Column of the Diversity Officer: A dialogue about racism

During this year’s European Action Week against Racism, the Diversity and Inclusion Expertise Office joined efforts with colleagues and students around campus to raise awareness and engage in a dialogue about racism.

Can we have an open conversation about racism? What should all staff and students know about racism? What can we do to create an inclusive learning and working environment for all?

Racism is one of the most challenging but also crucial topics of our time. Regardless of personal opinion, it is an issue everyone is confronted with and needs to deal with. As Hester Bijl explained in her interview last year, for staff and students of color, racism is an everyday reality. Racism is ingrained in our thinking, science and everyday practice, regardless of intention, and addressing it requires a cultural change. A number of groups on campus have responded to this call by following a training on racism. There is a clear increase in awareness of the need for a clear framework to ensure a safer and inclusive learning and working environment for all. During the European Action Week against Racism in March 2021, the Diversity and Inclusion Expertise Office engaged with students in a conversation on the topic on social media, explored the meaning of color in the public space, and highlighted the importance of safe(r) spaces and ensuring all voices are heard.

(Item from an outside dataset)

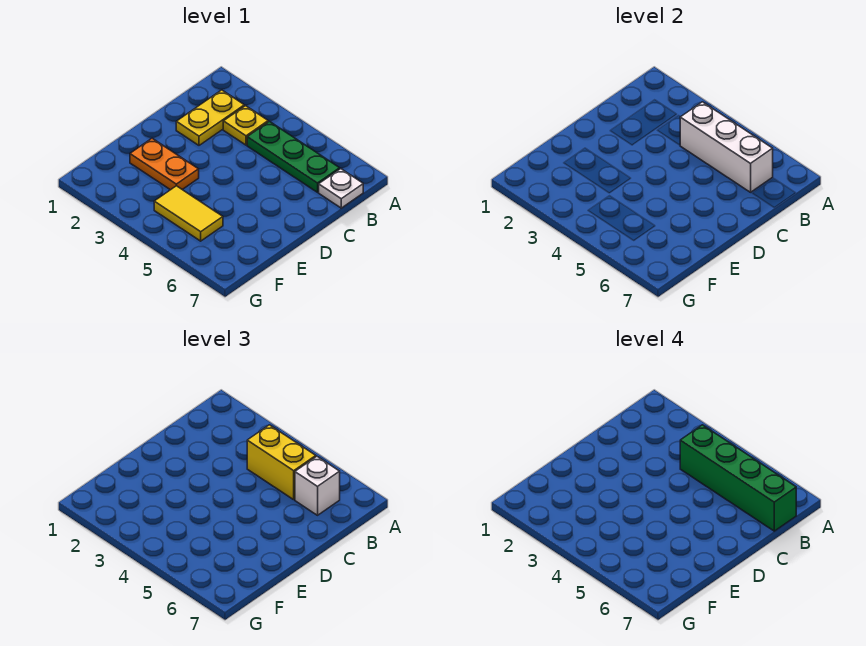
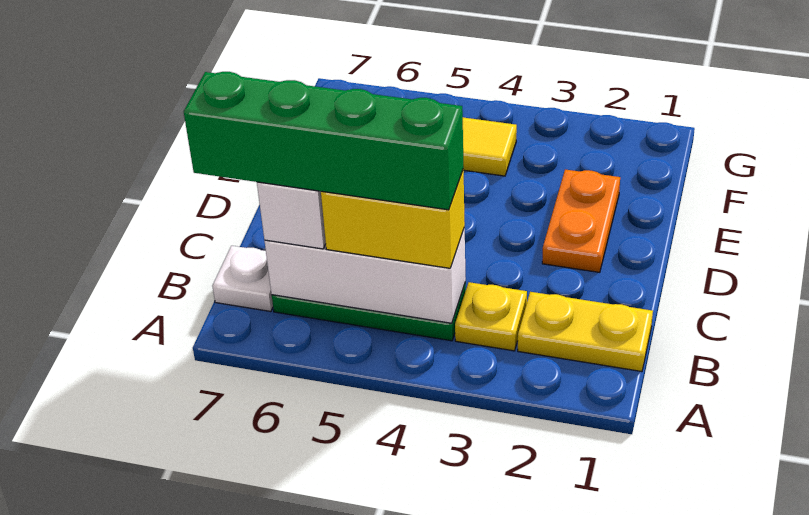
yellow plate B2:C2 level 1 -> yellow plate B1:B2 level 1
orange plate E2:E3 level 1 -> orange plate D2:E2 level 1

What does it take to have an open conversation about racism? Racism is a complex topic to talk about because it means discussing discrimination and inequality, which touches everyone on a personal level. Differences in views can also stem from different understandings and definitions of racism. During the pandemic, students who are perceived to be of Chinese descent have reported physical and verbal attacks by strangers in public. Racism can take the form of intentional and explicit acts targeting individuals because of their appearance and assumed racial or ethnic identity. A recent report by the Kennisplatform Integratie & Samenleving has documented the nature and impact of Anti-Asian racism on the East Asian community. As a system which creates a hierarchy and systemic inequality based on assumed differences based on race, racism can however can also become expressed in other, less direct forms. While the pandemic has made Anti-Asian racism more visible and explicit, the ideas and assumptions it builds on are not new.

Several activities during the European Action week offered opportunities to reflect, share and discuss the topic. In an online event, Dr. Francio Guadeloupe presented his upcoming publication Black man in the Netherlands and engaged in a discussion with students on the topic of color in the public space. A podcast by students reflected on the documentary by Ida Hoes about the Slavery exhibition at the Rijksmuseum. The Afro Student Association and Space to Talk About Race discussed the activities of their networks and their goals in an article in the University news. In organizing talks, cultural events, as well as safe(r) space meetings, they make an important contribution to an equal and inclusive community.

We were particularly glad to see the active responses to our Instagram posts and stories during the European Action week (@LUdiversity and @universiteitleiden). The responses to stickers and questions provided an impression of where we stand, what understandings we share, as well as issues that require attention. While it was clear that having an open conversation remains a challenge, there were also many encouraging statements on the importance of addressing racism in its many forms. Let’s continue this conversation.